Nothing but the lines from the one containing "Lead data preparation" through the one containing "Oversee the Water", both included, should be given again, each exactly as written below.
Content starts
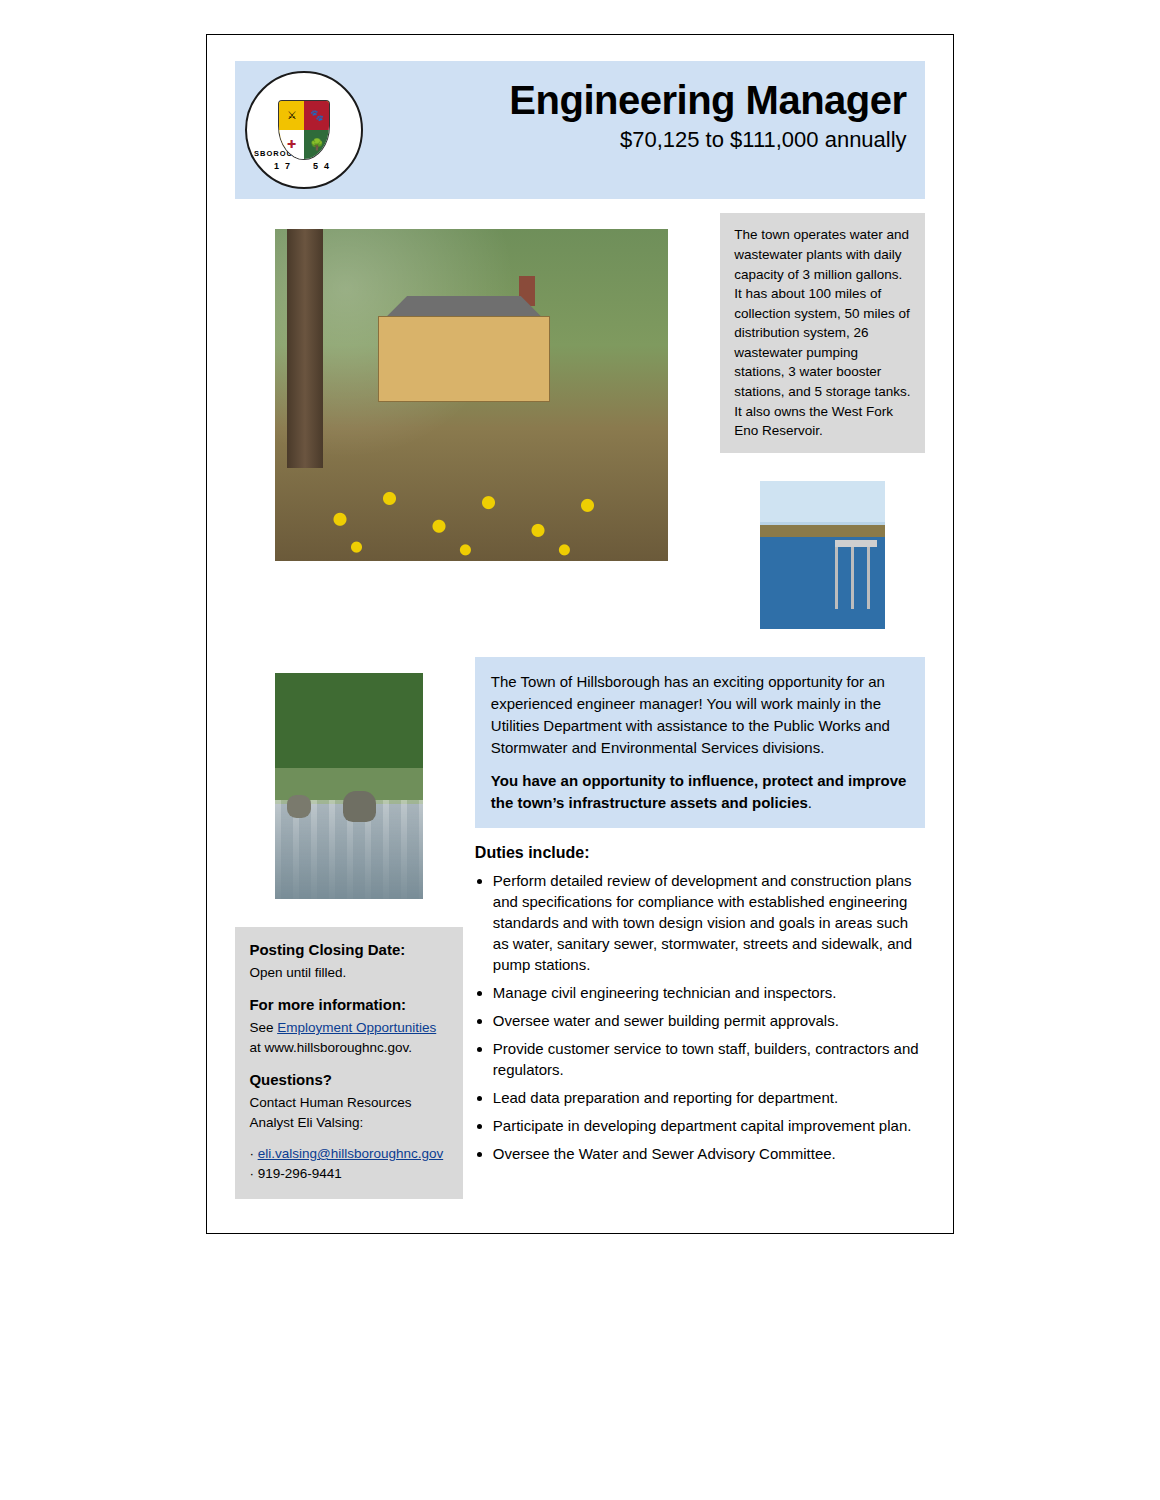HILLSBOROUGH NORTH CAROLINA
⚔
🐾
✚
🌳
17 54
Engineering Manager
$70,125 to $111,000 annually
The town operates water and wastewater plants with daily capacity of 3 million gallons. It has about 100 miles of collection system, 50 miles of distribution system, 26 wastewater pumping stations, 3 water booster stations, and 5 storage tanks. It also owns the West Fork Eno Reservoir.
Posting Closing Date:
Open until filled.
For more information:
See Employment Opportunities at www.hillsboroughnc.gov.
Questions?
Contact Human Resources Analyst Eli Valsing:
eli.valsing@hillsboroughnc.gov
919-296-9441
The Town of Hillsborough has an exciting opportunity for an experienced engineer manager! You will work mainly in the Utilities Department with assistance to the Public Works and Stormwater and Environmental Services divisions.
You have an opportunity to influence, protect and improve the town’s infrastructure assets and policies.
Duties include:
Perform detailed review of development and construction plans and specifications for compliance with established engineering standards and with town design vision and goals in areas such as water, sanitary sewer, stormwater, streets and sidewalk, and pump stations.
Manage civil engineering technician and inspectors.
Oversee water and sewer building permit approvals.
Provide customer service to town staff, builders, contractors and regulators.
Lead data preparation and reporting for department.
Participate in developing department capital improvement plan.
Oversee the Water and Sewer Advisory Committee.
Content ends
Content starts
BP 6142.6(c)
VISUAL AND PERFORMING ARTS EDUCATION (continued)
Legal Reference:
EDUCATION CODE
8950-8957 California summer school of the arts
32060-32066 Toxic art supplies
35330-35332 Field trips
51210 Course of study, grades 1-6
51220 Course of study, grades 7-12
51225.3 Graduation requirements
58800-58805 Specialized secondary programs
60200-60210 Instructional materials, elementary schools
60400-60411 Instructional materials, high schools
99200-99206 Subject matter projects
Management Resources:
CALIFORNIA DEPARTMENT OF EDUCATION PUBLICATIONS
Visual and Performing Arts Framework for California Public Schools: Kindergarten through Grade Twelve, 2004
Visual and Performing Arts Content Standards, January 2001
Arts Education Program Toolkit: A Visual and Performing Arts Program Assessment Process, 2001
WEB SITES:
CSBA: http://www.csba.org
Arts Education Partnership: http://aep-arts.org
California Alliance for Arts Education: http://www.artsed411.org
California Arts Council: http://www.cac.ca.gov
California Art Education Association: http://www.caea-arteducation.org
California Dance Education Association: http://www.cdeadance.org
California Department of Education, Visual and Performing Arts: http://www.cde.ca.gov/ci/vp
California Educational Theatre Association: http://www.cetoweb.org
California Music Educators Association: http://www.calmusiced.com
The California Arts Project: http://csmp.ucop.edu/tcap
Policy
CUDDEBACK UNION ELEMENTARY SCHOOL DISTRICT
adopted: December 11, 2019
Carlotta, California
Content ends
Output for this task:
Lead data preparation and reporting for department.
Participate in developing department capital improvement plan.
Oversee the Water and Sewer Advisory Committee.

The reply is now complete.